-DEFINIZIONE E COMPOSIZIONE: Le carni e tutte le parti
commestibili degli animali acquatici vengono definiti prodotti ittici
Gli animali acquatici sono classificati in: Mammiferi marini
Rettili
Anfibi
Pesci
Molluschi
Crostacei
Tunicati
Echinodermi
Una delle classi con
maggior importanza alimentare è quella dei molluschi, che si distinguono
in:
CEFALOPODI:calamari polpi
e seppie
GASTEROPODI: patelle e
murici
LAMELLIBRANCHI: ostriche,
cozze, vongole, datteri, cannolicchi e telline.
-COMPOSIZIONE MEDIA: La
carne dei prodotti ittici presenta la struttura simile a quella dei mammiferi e
degli uccelli, ma a differenza di questi ultimi presenta una
digeribilità maggiore, non tanto per il tempo di permanenza
nell’intestino ma per quello di permanenza nello stomaco e questo
perché ha uno scarso contenuto in tessuto connettivo , che ne
facilità la masticabilità e l’ attacco dei succhi gastrici.

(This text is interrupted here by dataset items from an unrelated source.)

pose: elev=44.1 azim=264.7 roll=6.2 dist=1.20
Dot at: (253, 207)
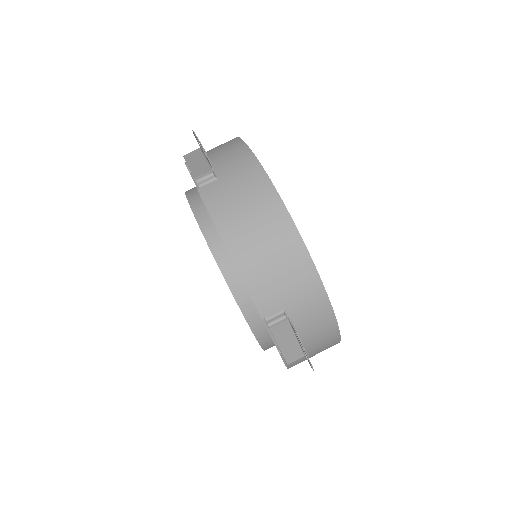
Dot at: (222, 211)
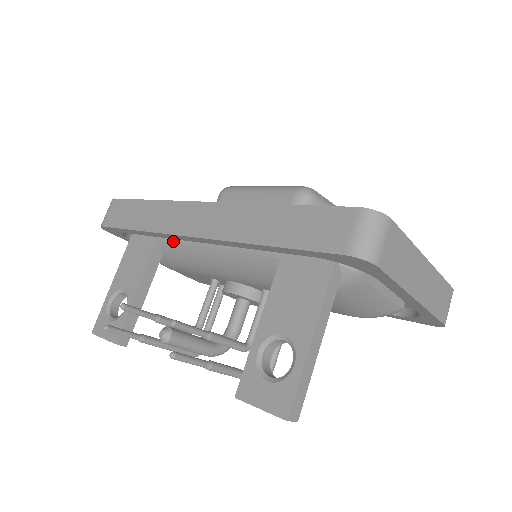
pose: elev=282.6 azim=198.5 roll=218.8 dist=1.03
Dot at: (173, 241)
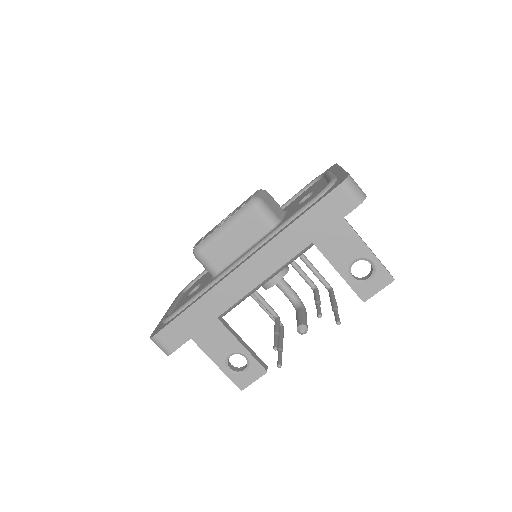
Dot at: occluded
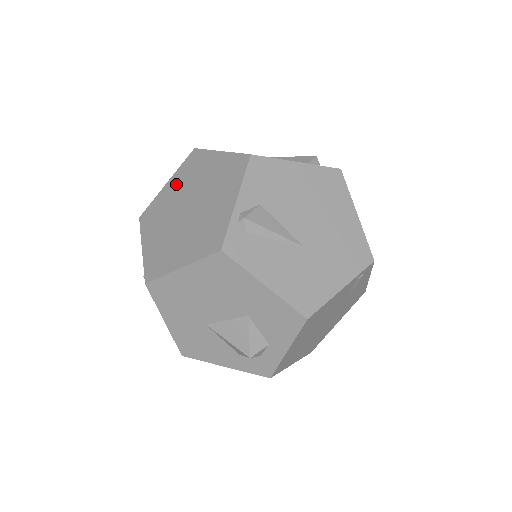
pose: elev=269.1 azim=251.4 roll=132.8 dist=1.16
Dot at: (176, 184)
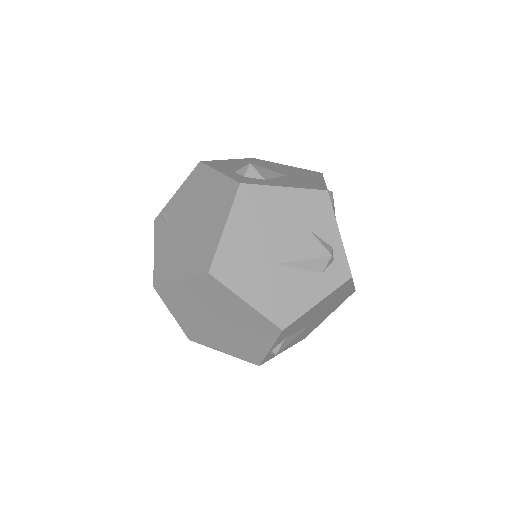
Dot at: (194, 292)
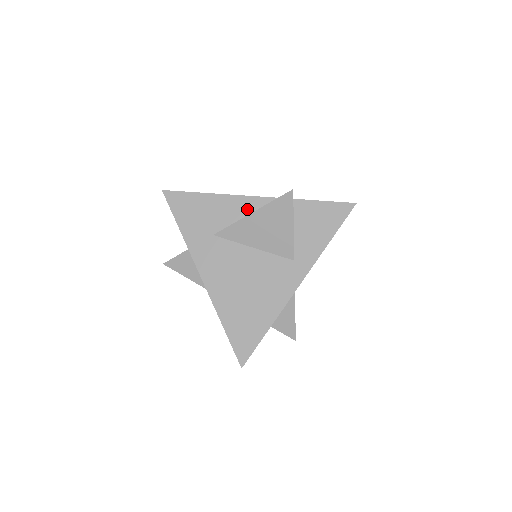
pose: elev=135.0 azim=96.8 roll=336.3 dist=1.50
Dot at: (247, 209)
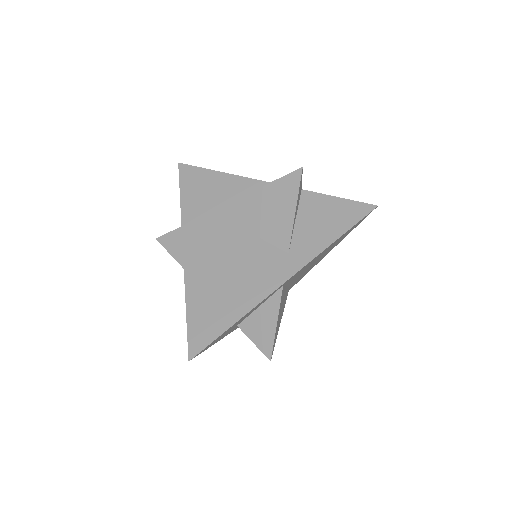
Dot at: occluded
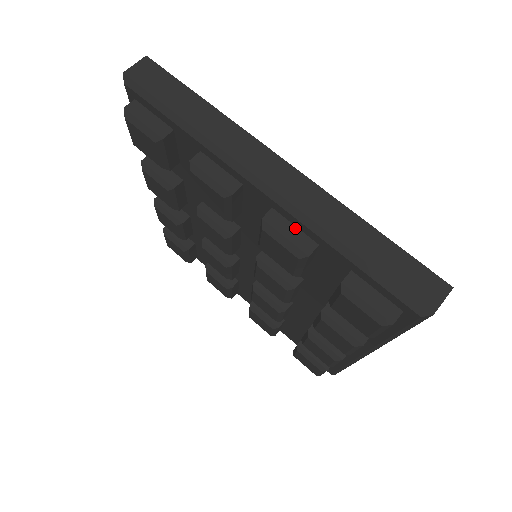
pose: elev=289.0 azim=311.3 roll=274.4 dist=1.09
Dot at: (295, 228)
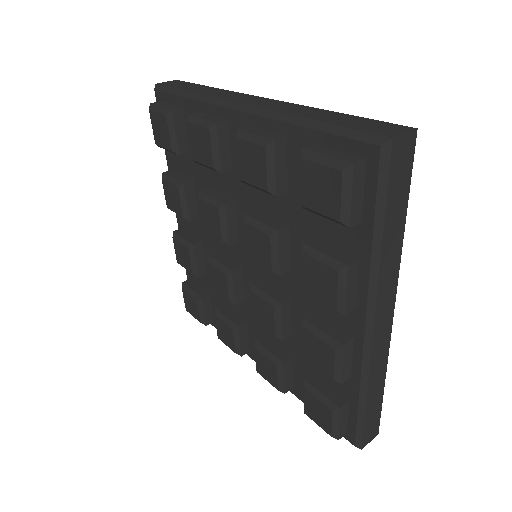
Dot at: (266, 131)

I costituenti biologici di
maggior importanza contenuti all’interno di questi prodotti sono:
-Le proteine, che hanno
valore nutritivo alto
-I lipidi, che sono
presenti in modo molto variabile in dipendenza della specie,
dell’età, della stagione, dell’ambiente in cui
l’organismo vive.
-I glucidi sono
scarsissimi come nelle carni macellate.
-Le sostanze azotate sono
invece più abbondanti rispetto alle carni ( creatina, creatinina,
carsonina).
-Gli alimenti minerali
sono abbondanti soprattutto calcio e iodio.
-Le vitamine presenti in
maggiore quantità sono la vitamina A e D
MICROBIOLOGIA DEI PRODOTTI
DELLA PESCA:
La muscolatura dei pesci
appena pescati è sterile, la contaminazione da parte di germi avviene in
seguito alla pesca.
Nei molluschi e nei
crostacei la popolazione microbica è costituita da: Moraxella,
Flavobacterium, Pseudomonas, Micrococchi, Proteus e Clostridi.
METODI DI VALUTAZIONE
DELLO STATO DI FRESCHEZZA:
La valutazione dello stato
di freschezza di questi prodotti è effettuata attraverso alcuni metodi,
tra cui metodi batteriologici e metodi sensoriali.
-I metodi batteriologici
si basano sulla perdita dello stato di freschezza del prodotto e conseguente
sviluppo dei microrganismi. Questi fenomeni cominciano a verificarsi, quando le
cariche microbiche sulla superficie corporea raggiungono valori elevati.
-I metodi sensoriali sono
i sistemi di valutazione più vecchi utilizzabili nella pratica corrente
e si basano
sull’osservazione
dei caratteri organolettici del prodotto.